◆ Task to complete
Lines containing the word "службы" are the ones to copy from the records below.

◆ Input data
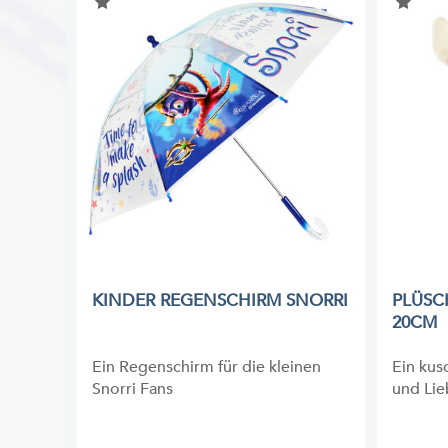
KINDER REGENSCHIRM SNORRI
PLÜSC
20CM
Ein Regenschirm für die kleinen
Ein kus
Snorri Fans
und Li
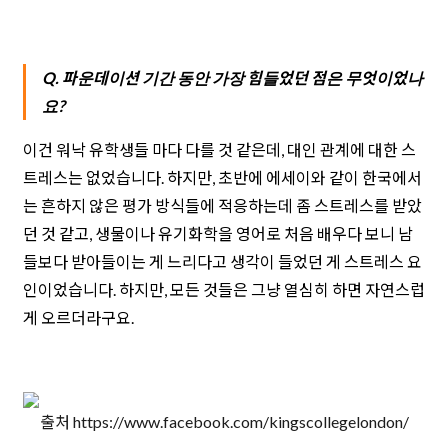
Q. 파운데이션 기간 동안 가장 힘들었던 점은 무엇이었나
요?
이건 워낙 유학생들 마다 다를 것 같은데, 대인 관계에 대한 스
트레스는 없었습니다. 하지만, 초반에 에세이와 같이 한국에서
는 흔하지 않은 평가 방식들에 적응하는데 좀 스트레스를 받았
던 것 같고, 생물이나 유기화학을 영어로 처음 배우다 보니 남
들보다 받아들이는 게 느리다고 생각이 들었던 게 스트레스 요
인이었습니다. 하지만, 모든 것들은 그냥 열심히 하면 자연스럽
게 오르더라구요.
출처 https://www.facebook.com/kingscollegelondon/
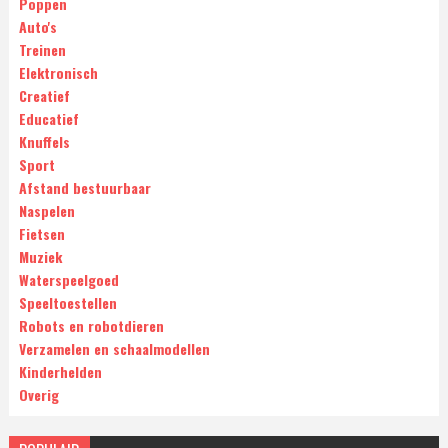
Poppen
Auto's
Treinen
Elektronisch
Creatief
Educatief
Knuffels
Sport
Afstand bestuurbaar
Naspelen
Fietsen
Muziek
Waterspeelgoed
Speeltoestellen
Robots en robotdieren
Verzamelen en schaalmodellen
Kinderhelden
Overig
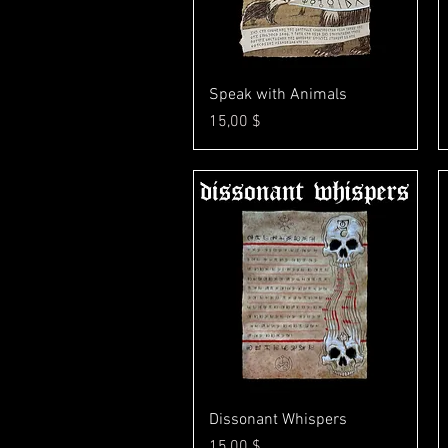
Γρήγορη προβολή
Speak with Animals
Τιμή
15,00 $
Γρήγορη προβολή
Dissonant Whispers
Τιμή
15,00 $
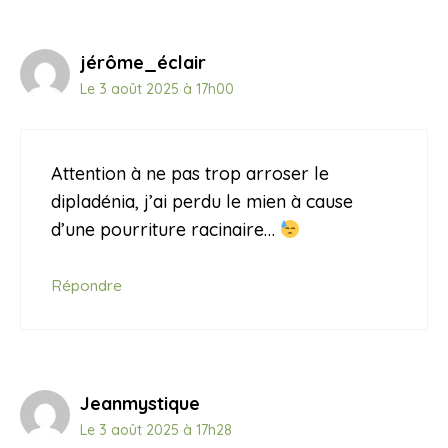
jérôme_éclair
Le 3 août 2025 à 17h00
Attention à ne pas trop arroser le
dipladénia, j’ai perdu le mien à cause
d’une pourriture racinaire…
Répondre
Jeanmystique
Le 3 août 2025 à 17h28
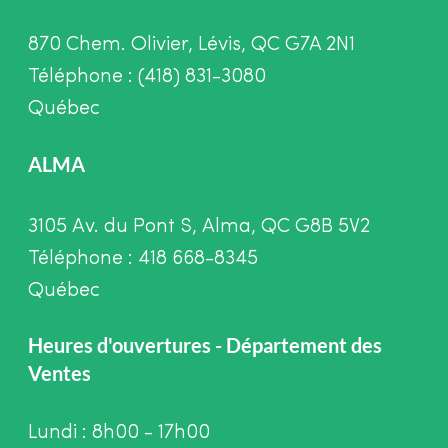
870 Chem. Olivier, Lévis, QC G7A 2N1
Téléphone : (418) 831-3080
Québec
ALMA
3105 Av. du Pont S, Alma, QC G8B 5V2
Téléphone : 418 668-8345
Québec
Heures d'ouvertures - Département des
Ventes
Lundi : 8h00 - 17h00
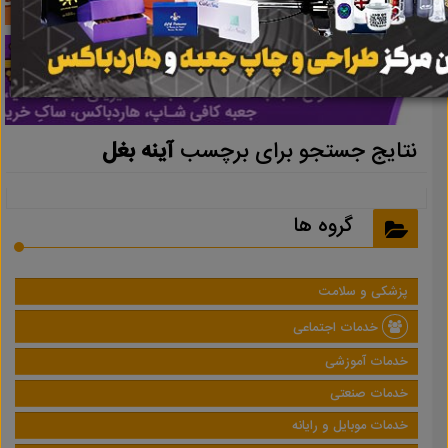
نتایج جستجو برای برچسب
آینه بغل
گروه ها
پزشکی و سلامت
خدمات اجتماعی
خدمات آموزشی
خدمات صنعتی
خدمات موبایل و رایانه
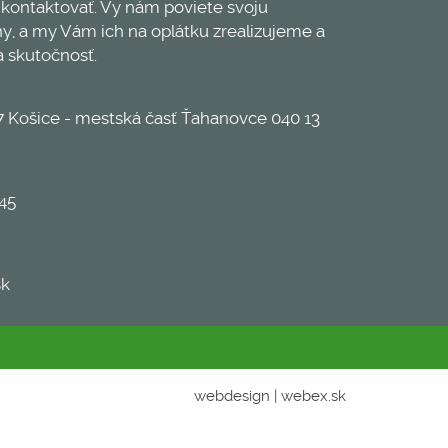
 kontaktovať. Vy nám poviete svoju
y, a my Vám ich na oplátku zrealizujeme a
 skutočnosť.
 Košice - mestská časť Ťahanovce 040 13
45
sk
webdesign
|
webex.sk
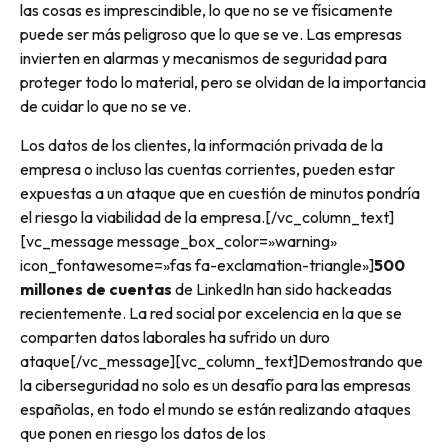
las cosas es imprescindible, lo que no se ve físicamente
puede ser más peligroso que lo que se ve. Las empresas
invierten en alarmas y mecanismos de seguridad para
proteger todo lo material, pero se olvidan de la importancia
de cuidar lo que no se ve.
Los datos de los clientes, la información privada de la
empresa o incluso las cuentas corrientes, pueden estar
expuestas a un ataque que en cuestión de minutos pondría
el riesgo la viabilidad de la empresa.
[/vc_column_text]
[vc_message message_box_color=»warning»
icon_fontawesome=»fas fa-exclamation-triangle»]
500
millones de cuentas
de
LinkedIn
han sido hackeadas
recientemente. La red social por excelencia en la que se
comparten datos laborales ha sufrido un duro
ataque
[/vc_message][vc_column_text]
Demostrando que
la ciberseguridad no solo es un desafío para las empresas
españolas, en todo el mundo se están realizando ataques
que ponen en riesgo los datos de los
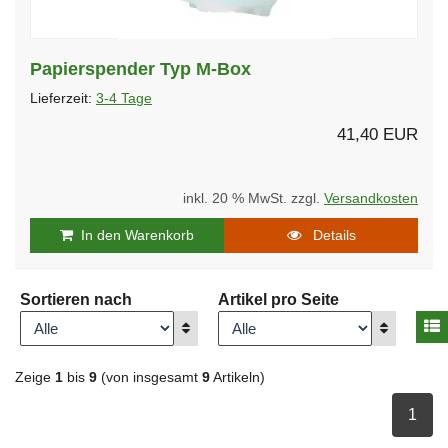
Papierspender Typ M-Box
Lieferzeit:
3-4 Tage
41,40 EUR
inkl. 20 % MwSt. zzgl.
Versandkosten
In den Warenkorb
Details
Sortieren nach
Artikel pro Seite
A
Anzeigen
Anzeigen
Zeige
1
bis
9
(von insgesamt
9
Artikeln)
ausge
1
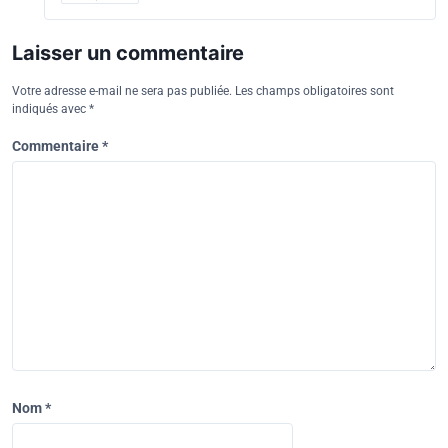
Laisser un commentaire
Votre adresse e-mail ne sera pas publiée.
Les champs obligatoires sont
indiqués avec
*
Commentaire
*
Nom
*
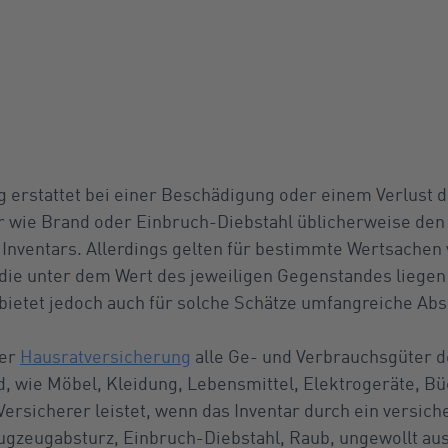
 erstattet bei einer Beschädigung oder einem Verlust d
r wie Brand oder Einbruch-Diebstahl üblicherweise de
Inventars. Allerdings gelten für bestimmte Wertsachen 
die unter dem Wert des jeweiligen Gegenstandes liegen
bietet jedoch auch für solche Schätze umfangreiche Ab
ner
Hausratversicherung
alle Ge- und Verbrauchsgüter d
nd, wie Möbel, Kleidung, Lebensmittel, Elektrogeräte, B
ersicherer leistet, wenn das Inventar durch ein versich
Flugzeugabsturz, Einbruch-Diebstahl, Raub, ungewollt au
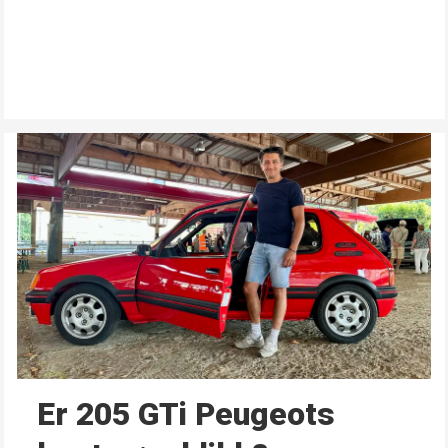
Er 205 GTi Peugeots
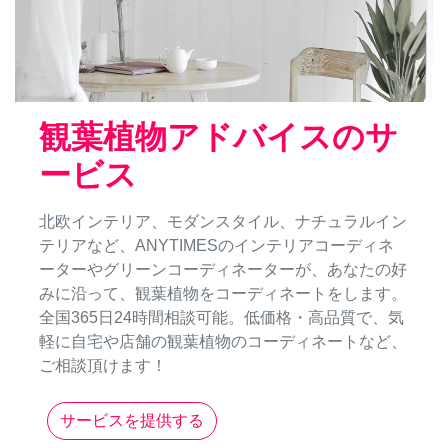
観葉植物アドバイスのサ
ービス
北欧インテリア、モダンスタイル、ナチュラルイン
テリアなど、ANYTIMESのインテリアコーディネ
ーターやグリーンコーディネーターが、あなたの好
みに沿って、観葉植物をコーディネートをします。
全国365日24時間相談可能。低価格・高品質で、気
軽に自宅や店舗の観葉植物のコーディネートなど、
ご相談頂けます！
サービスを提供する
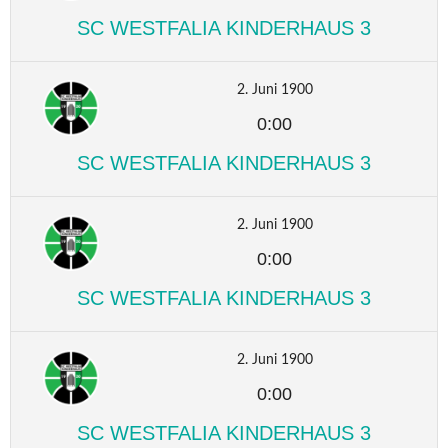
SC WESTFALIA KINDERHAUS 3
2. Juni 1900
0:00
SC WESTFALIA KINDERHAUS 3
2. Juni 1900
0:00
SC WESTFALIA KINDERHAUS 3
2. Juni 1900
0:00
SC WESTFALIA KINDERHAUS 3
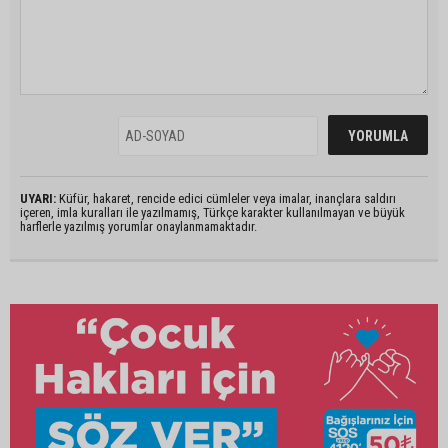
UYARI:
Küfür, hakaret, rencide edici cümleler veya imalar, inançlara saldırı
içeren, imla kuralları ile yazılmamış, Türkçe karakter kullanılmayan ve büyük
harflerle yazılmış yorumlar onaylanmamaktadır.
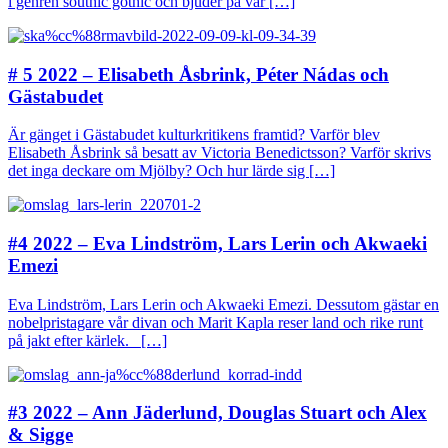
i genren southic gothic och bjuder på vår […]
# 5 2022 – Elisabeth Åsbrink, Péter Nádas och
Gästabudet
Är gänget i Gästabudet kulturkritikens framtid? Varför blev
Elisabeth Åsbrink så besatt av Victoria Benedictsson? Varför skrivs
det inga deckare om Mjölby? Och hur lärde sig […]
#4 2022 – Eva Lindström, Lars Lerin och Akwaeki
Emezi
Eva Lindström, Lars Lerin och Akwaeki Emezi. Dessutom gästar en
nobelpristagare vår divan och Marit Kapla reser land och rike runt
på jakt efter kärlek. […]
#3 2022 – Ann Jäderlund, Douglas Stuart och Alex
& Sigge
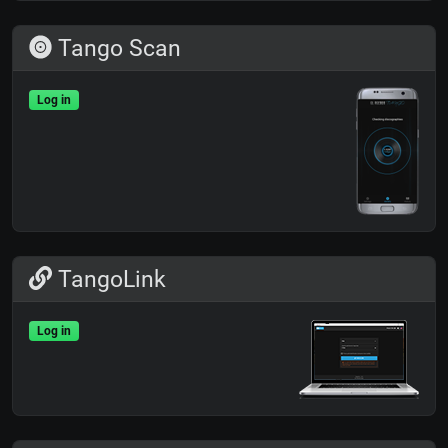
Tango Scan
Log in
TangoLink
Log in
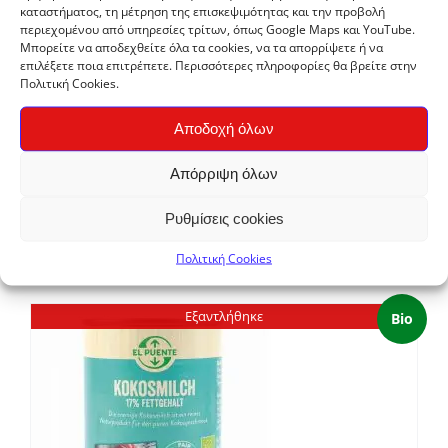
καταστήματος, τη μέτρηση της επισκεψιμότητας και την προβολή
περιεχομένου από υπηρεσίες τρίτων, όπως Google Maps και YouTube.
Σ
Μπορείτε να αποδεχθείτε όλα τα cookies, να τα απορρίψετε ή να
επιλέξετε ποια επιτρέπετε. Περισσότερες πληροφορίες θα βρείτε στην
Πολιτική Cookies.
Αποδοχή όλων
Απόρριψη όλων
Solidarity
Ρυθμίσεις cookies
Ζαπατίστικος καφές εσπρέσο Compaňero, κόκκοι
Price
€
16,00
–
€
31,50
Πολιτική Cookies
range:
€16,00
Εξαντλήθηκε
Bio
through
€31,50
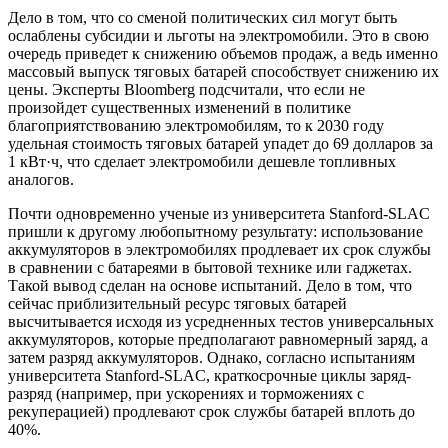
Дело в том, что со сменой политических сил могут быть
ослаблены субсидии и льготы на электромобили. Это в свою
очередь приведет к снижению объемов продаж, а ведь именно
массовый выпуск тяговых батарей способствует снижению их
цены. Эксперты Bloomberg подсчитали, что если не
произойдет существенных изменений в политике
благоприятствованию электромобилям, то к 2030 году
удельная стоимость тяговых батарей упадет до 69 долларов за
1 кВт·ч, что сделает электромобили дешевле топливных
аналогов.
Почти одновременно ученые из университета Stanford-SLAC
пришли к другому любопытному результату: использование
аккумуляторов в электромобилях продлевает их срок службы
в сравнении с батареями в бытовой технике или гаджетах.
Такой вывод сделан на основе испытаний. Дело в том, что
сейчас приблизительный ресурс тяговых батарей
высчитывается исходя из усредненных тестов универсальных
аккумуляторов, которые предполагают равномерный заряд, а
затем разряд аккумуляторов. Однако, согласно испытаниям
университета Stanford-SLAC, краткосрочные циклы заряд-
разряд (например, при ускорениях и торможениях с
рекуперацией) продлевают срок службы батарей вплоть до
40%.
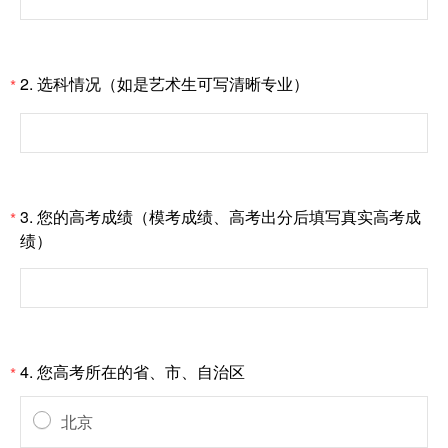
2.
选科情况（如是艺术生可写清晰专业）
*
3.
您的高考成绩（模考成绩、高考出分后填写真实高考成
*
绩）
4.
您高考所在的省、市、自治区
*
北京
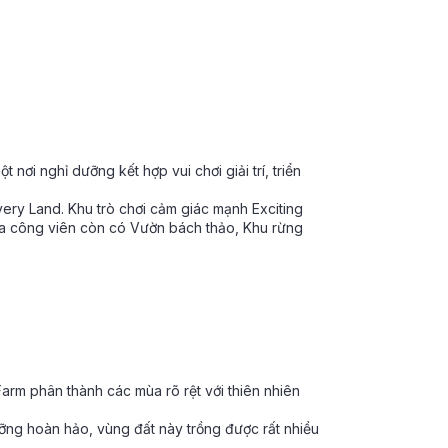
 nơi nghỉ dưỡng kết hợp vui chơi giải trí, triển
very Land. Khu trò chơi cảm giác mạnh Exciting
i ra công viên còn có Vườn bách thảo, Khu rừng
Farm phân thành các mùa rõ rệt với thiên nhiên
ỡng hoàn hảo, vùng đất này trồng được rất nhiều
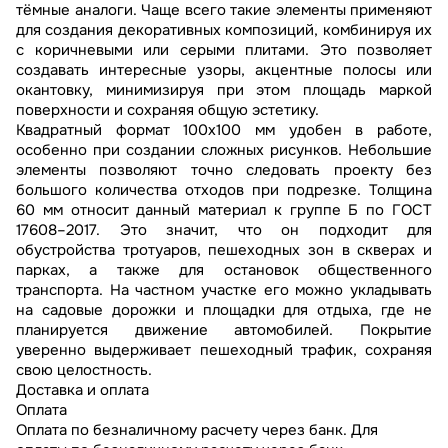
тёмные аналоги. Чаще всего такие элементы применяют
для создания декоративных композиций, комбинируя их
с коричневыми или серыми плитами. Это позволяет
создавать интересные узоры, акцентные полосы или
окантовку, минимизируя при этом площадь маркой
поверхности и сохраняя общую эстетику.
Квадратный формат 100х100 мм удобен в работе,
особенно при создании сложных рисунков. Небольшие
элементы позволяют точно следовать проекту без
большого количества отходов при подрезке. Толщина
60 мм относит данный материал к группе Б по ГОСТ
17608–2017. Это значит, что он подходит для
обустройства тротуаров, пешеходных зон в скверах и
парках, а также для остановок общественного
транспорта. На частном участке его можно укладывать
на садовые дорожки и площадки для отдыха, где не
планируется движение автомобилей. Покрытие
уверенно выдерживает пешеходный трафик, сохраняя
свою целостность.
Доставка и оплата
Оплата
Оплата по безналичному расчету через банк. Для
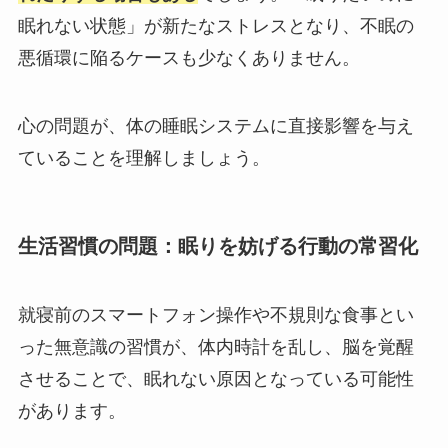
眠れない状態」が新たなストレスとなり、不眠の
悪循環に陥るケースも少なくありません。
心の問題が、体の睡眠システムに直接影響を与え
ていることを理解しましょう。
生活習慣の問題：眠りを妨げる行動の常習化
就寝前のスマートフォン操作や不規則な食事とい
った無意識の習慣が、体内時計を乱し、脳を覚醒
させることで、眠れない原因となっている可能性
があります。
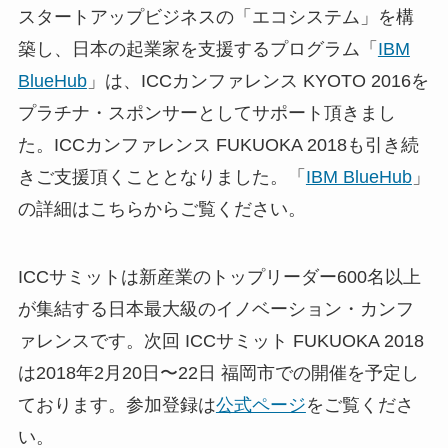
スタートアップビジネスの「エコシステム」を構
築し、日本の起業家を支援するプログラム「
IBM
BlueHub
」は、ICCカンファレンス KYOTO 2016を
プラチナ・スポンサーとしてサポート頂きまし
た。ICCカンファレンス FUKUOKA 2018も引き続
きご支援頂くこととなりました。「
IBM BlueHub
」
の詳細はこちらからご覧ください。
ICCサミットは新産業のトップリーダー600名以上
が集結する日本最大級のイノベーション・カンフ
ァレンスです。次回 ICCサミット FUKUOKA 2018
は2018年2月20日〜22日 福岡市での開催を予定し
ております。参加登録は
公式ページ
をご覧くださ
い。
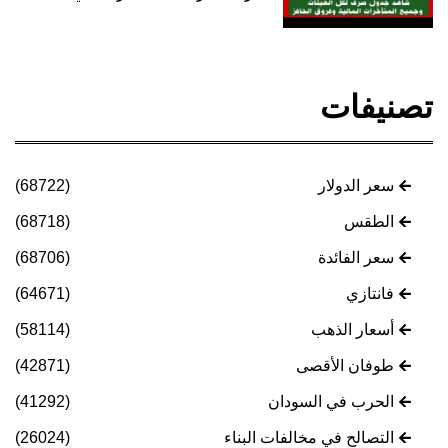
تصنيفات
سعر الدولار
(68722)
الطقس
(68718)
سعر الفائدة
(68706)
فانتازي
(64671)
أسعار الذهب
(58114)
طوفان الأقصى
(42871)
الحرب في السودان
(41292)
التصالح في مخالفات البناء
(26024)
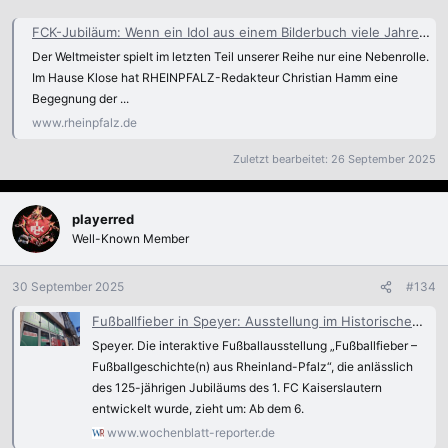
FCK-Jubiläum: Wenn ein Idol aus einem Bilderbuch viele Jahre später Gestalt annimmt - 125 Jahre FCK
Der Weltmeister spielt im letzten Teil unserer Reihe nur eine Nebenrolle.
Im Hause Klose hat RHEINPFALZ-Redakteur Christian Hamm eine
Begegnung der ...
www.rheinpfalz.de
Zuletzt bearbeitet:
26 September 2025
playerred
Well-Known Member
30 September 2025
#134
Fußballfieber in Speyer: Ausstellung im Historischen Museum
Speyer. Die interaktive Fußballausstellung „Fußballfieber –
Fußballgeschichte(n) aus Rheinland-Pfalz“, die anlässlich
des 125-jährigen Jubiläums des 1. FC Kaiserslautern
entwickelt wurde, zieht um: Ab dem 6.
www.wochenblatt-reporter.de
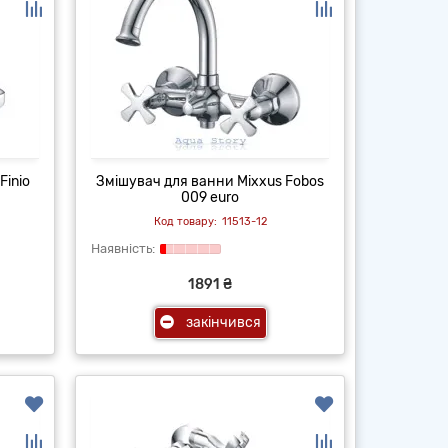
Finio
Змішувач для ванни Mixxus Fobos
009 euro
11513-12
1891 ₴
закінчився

◆ Expected answer
аккумуляторов в электромобилях продлевает их срок службы
рекуперацией) продлевают срок службы батарей вплоть до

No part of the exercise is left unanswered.